ARBEITSAUFTRAG 1 -> Zeige jede Zeile, in der das Wort „Marimba“ vorkommt.

─── VORLIEGENDER TEXT ───

Anschließend habe ich mich hingesetzt und den Fall brieflich an den Landrat, mehrere Landtagsabgeordnete, Bundestagsabegeordnete und Flüchtlingsorganisationen gemeldet. Immerhin kamen daraufhin ein paar Reaktionen, allerdings unterschiedlich in ihrer Tendenz. Der zuständige Sachbearbeiter des Landrats sieht keine Verantwortung des Landkreises, weil es sich um eine Erstaufnahmeeinrichtung in einem anderen Landkreis handelt – hat aber zugegeben, dass in der Notaufnahme hier im Landkreis ebenfalls Probleme mit der Postzustellung bestehen. Eine Notwendigkeit, damit an die Öffentlichkeit zu gehen, sieht er nicht.

─── VORLIEGENDES MATERIAL ───

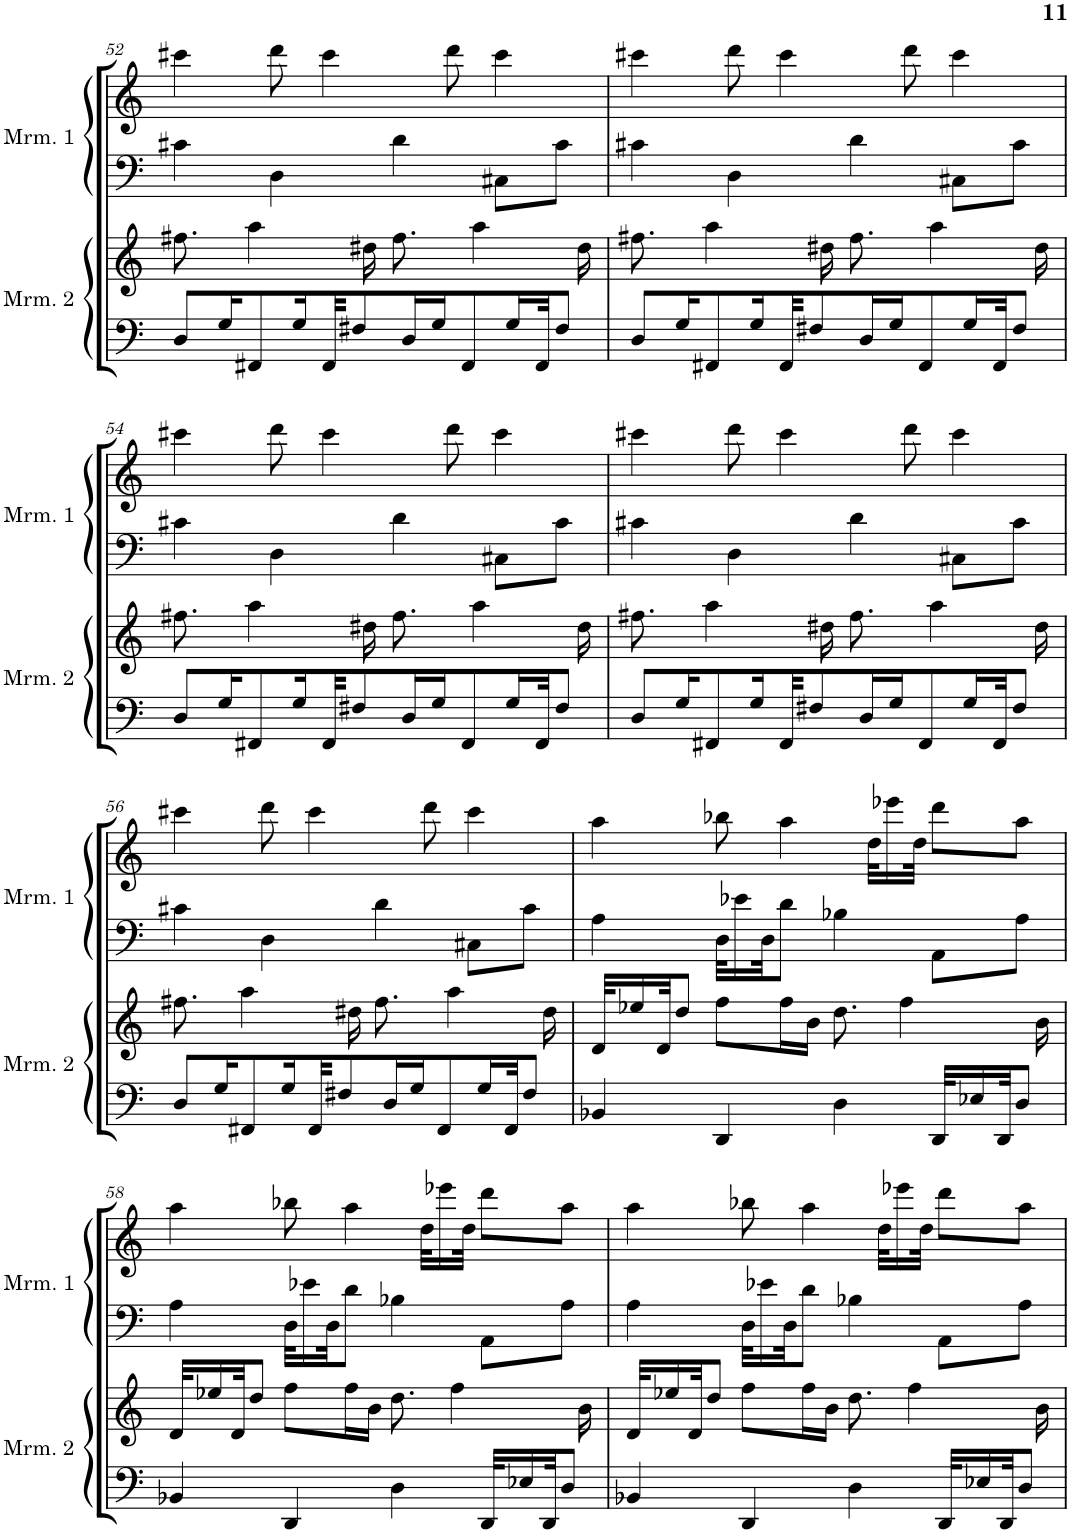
**kern	**kern	**kern	**kern
*part4	*part3	*part2	*part1
*staff4	*staff3	*staff2	*staff1
*I"Marimba 2	*I"Marimba 2	*I"Marimba 1	*I"Marimba 1
*I'Mrm. 2	*I'Mrm. 2	*I'Mrm. 1	*I'Mrm. 1
!!LO:PB:g=z
*clefF4	*clefG2	*clefF4	*clefG2
*k[]	*k[]	*k[]	*k[]
*M4/4	*M4/4	*M4/4	*M4/4
=52	=52	=52	=52
8D/L	8.ff#X\	4c#X\	4ccc#X\
16G/K	.	.	.
8FF#X/	4aa\	.	.
.	.	4D\	8ddd\
16G/L	.	.	.
32FF#/JK	.	.	4ccc#\
8F#X/	.	.	.
.	16dd#X\	.	.
.	8.ff#\	4d\	.
16D/L	.	.	.
16G/J	.	.	.
.	.	.	8ddd\
8FF#/	.	.	.
.	4aa\	.	.
.	.	8C#X\L	4ccc#\
16G/L	.	.	.
32FF#/JK	.	.	.
8F#/J	.	8c#\J	.
.	16dd#\	.	.
=53	=53	=53	=53
8D/L	8.ff#X\	4c#X\	4ccc#X\
16G/K	.	.	.
8FF#X/	4aa\	.	.
.	.	4D\	8ddd\
16G/L	.	.	.
32FF#/JK	.	.	4ccc#\
8F#X/	.	.	.
.	16dd#X\	.	.
.	8.ff#\	4d\	.
16D/L	.	.	.
16G/J	.	.	.
.	.	.	8ddd\
8FF#/	.	.	.
.	4aa\	.	.
.	.	8C#X\L	4ccc#\
16G/L	.	.	.
32FF#/JK	.	.	.
8F#/J	.	8c#\J	.
.	16dd#\	.	.
!!LO:LB:g=z
=54	=54	=54	=54
8D/L	8.ff#X\	4c#X\	4ccc#X\
16G/K	.	.	.
8FF#X/	4aa\	.	.
.	.	4D\	8ddd\
16G/L	.	.	.
32FF#/JK	.	.	4ccc#\
8F#X/	.	.	.
.	16dd#X\	.	.
.	8.ff#\	4d\	.
16D/L	.	.	.
16G/J	.	.	.
.	.	.	8ddd\
8FF#/	.	.	.
.	4aa\	.	.
.	.	8C#X\L	4ccc#\
16G/L	.	.	.
32FF#/JK	.	.	.
8F#/J	.	8c#\J	.
.	16dd#\	.	.
=55	=55	=55	=55
8D/L	8.ff#X\	4c#X\	4ccc#X\
16G/K	.	.	.
8FF#X/	4aa\	.	.
.	.	4D\	8ddd\
16G/L	.	.	.
32FF#/JK	.	.	4ccc#\
8F#X/	.	.	.
.	16dd#X\	.	.
.	8.ff#\	4d\	.
16D/L	.	.	.
16G/J	.	.	.
.	.	.	8ddd\
8FF#/	.	.	.
.	4aa\	.	.
.	.	8C#X\L	4ccc#\
16G/L	.	.	.
32FF#/JK	.	.	.
8F#/J	.	8c#\J	.
.	16dd#\	.	.
!!LO:LB:g=z
=56	=56	=56	=56
8D/L	8.ff#X\	4c#X\	4ccc#X\
16G/K	.	.	.
8FF#X/	4aa\	.	.
.	.	4D\	8ddd\
16G/L	.	.	.
32FF#/JK	.	.	4ccc#\
8F#X/	.	.	.
.	16dd#X\	.	.
.	8.ff#\	4d\	.
16D/L	.	.	.
16G/J	.	.	.
.	.	.	8ddd\
8FF#/	.	.	.
.	4aa\	.	.
.	.	8C#X\L	4ccc#\
16G/L	.	.	.
32FF#/JK	.	.	.
8F#/J	.	8c#\J	.
.	16dd#\	.	.
=57	=57	=57	=57
4BB-X/	32d/KLL	4A\	4aa\
.	16ee-X/	.	.
.	32d/JK	.	.
.	8dd/J	.	.
4DD/	8ff\L	32D\KLL	8bb-X\
.	.	16e-X\	.
.	.	32D\JK	.
.	16ff\L	8d\J	4aa\
.	16b\JJ	.	.
4D\	8.dd\	4B-X\	.
.	.	.	32dd\KLL
.	.	.	16eee-X\
.	4ff\	.	.
.	.	.	32dd\JJk
32DD/KLL	.	8AA\L	8ddd\L
16E-X/	.	.	.
32DD/JK	.	.	.
8D/J	.	8A\J	8aa\J
.	16b\	.	.
!!LO:LB:g=z
=58	=58	=58	=58
4BB-X/	32d/KLL	4A\	4aa\
.	16ee-X/	.	.
.	32d/JK	.	.
.	8dd/J	.	.
4DD/	8ff\L	32D\KLL	8bb-X\
.	.	16e-X\	.
.	.	32D\JK	.
.	16ff\L	8d\J	4aa\
.	16b\JJ	.	.
4D\	8.dd\	4B-X\	.
.	.	.	32dd\KLL
.	.	.	16eee-X\
.	4ff\	.	.
.	.	.	32dd\JJk
32DD/KLL	.	8AA\L	8ddd\L
16E-X/	.	.	.
32DD/JK	.	.	.
8D/J	.	8A\J	8aa\J
.	16b\	.	.
=59	=59	=59	=59
4BB-X/	32d/KLL	4A\	4aa\
.	16ee-X/	.	.
.	32d/JK	.	.
.	8dd/J	.	.
4DD/	8ff\L	32D\KLL	8bb-X\
.	.	16e-X\	.
.	.	32D\JK	.
.	16ff\L	8d\J	4aa\
.	16b\JJ	.	.
4D\	8.dd\	4B-X\	.
.	.	.	32dd\KLL
.	.	.	16eee-X\
.	4ff\	.	.
.	.	.	32dd\JJk
32DD/KLL	.	8AA\L	8ddd\L
16E-X/	.	.	.
32DD/JK	.	.	.
8D/J	.	8A\J	8aa\J
.	16b\	.	.
=	=	=	=
*-	*-	*-	*-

───

ARBEITSAUFTRAG 2 -> Warum sieht der zuständige Sachbearbeiter des Landrats laut dem vorliegenden Text keine Verantwortung beim Landkreis?

LÖSUNG 1 ->
*I"Marimba 2	*I"Marimba 2	*I"Marimba 1	*I"Marimba 1

LÖSUNG 2 -> Weil es sich um eine Erstaufnahmeeinrichtung in einem anderen Landkreis handelt.